Atraso no pagamento das rendas: como proceder?

Ana João de Castro

2019-11-21

21 de Novembro de 2019


O contrato de arrendamento é inevitavelmente uma figura cada vez mais popular entre os portugueses, tendo em conta que se trata de um fenómeno que se estende a todas as idades (desde jovens trabalhadores, a estudantes e pessoas idosas) e categorias socioeconómicas. Acontece que esta prática gera algumas dúvidas entre senhorios e arrendatários, destacamos hoje o caso do atraso no pagamento das rendas, que passamos a esclarecer. Ora, da celebração de um contrato de arrendamento nasce a obrigação do arrendatário pagar ao senhorio uma contraprestação mensal no valor convencionado (a renda) e a obrigação do senhorio proporcionar o gozo da coisa objeto do referido contrato.

E se o arrendatário deixar de cumprir esta obrigação? Como é sabido, é inexigível ao senhorio a manutenção do contrato de arrendamento nos casos em que o arrendatário deixe de efetuar o pagamento de rendas por um período igual ou superior a três meses, nos termos do n.º 3 do artigo 1083.º do Código Civil (doravante CC). Este preceito levanta dúvidas, pois os três meses tanto se podem referir a três meses de renda como a três meses de mora. No entanto, apesar da má técnica legislativa, entende-se que o sentido da norma é o de haver mora relativamente a três meses de renda.

Vejamos o seguinte exemplo: se, em setembro, ainda estiverem em falta o pagamento das rendas relativamente aos meses de junho, julho e agosto, há fundamento para o senhorio resolver o contrato; por sua vez se ,em setembro, apenas estiver em falta a renda referente ao mês de abril, apesar da mora ser superior a três meses, não há fundamento para a resolução do contrato. Porém, se o senhorio pretender resolver o contrato com base na situação descrita supra, através de comunicação dirigida ao arrendatário, importa referir que a mesma fica sem efeito se o arrendatário puser fim à mora no prazo de um mês, sendo que apenas pode usar esta faculdade conferida pela lei, uma vez em cada contrato. E nos casos em que o arrendatário efetua o pagamento das rendas, frequentemente, com atrasos? Se o arrendatário estiver em mora superior a oito dias, no pagamento das rendas, por mais de quatro vezes, que podem ser seguidas ou interpoladas, num período de doze meses, também é inexigível ao senhorio a manutenção do contrato de arrendamento, devido à quebra da relação de confiança existente. Mas, decorre do n.º 2 do artigo 1041.º do CC que o arrendatário poderá sanar a mora nos oito dias seguintes ao vencimento da obrigação, impedindo a resolução do contrato e uma eventual indemnização a favor do senhorio - pelo que, na prática, serão estes os oito dias que relevam para resolução do contrato com fundamento em atrasos reiterados no pagamento das rendas.

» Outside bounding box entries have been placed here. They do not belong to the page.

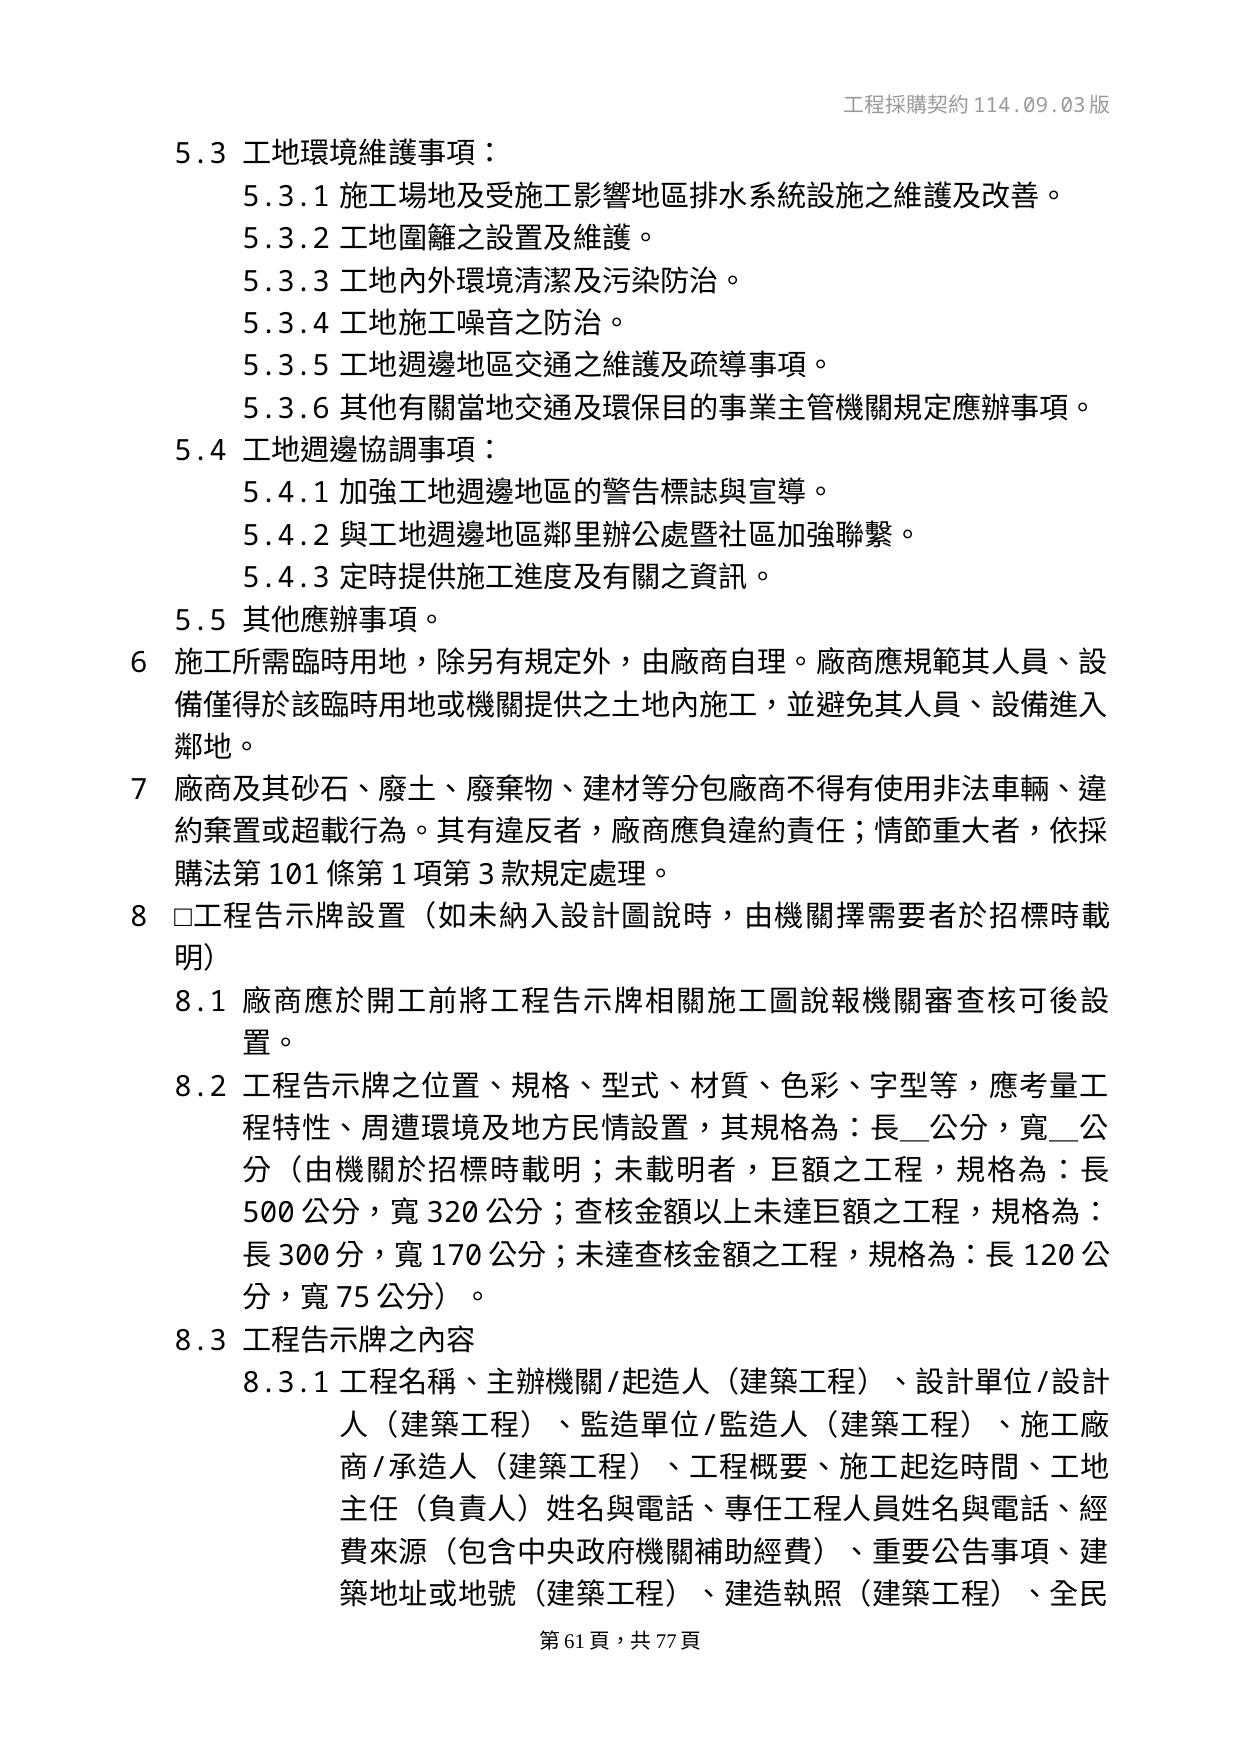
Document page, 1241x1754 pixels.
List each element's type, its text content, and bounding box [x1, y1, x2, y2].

list 工程告示牌之位置、規格、型式、材質、色彩、字型等，應考量工程特性、周遭環境及地方民情設置，其規格為：長＿公分，寬＿公分（由機關於招標時載明；未載明者，巨額之工程，規格為：長500公分，寬320公分；查核金額以上未達巨額之工程，規格為：長300分，寬170公分；未達查核金額之工程，規格為：長120公分，寬75公分）。 [174, 1062, 1110, 1316]
list 加強工地週邊地區的警告標誌與宣導。 [242, 469, 1110, 511]
list 其他應辦事項。 [174, 596, 1110, 639]
list 工程名稱、主辦機關/起造人（建築工程）、設計單位/設計人（建築工程）、監造單位/監造人（建築工程）、施工廠商/承造人（建築工程）、工程概要、施工起迄時間、工地主任（負責人）姓名與電話、專任工程人員姓名與電話、經費來源（包含中央政府機關補助經費）、重要公告事項、建築地址或地號（建築工程）、建造執照（建築工程）、全民 [242, 1359, 1110, 1613]
list 工地週邊地區交通之維護及疏導事項。 [242, 342, 1110, 384]
list 與工地週邊地區鄰里辦公處暨社區加強聯繫。 [242, 511, 1110, 554]
list 工地內外環境清潔及污染防治。 [242, 257, 1110, 299]
list 廠商及其砂石、廢土、廢棄物、建材等分包廠商不得有使用非法車輛、違約棄置或超載行為。其有違反者，廠商應負違約責任；情節重大者，依採購法第101條第1項第3款規定處理。 [130, 766, 1110, 893]
list 工地施工噪音之防治。 [242, 299, 1110, 342]
list 工地圍籬之設置及維護。 [242, 215, 1110, 257]
list 工程告示牌之內容 [174, 1316, 1110, 1359]
list 工地環境維護事項： [174, 130, 1110, 172]
list 廠商應於開工前將工程告示牌相關施工圖說報機關審查核可後設置。 [174, 977, 1110, 1062]
list 工地週邊協調事項： [174, 427, 1110, 469]
list 定時提供施工進度及有關之資訊。 [242, 554, 1110, 596]
list 其他有關當地交通及環保目的事業主管機關規定應辦事項。 [242, 384, 1110, 427]
list 施工所需臨時用地，除另有規定外，由廠商自理。廠商應規範其人員、設備僅得於該臨時用地或機關提供之土地內施工，並避免其人員、設備進入鄰地。 [130, 639, 1110, 766]
list 施工場地及受施工影響地區排水系統設施之維護及改善。 [242, 172, 1110, 215]
list □工程告示牌設置（如未納入設計圖說時，由機關擇需要者於招標時載明） [130, 893, 1110, 977]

Em ambas as situações descritas, que constituem fundamentos de resolução do contrato de arrendamento, o senhorio goza de um prazo de três meses a contar do último facto que constitui este direito de resolução, sob pena de caducidade (extinção do direito por força do seu não exercício em determinado período). Face ao exposto, parece-nos que a lei atribui uma proteção demasiado alargada ao arrendatário, deixando o senhorio numa posição fragilizada, tendo em conta as elevadas faculdades que o arrendatário poderá utilizar, por forma a impedir a resolução do contrato, "obrigando" o senhorio à manutenção de um contrato de arrendamento cuja confiança já foi defraudada aquando do primeiro incumprimento ou atraso.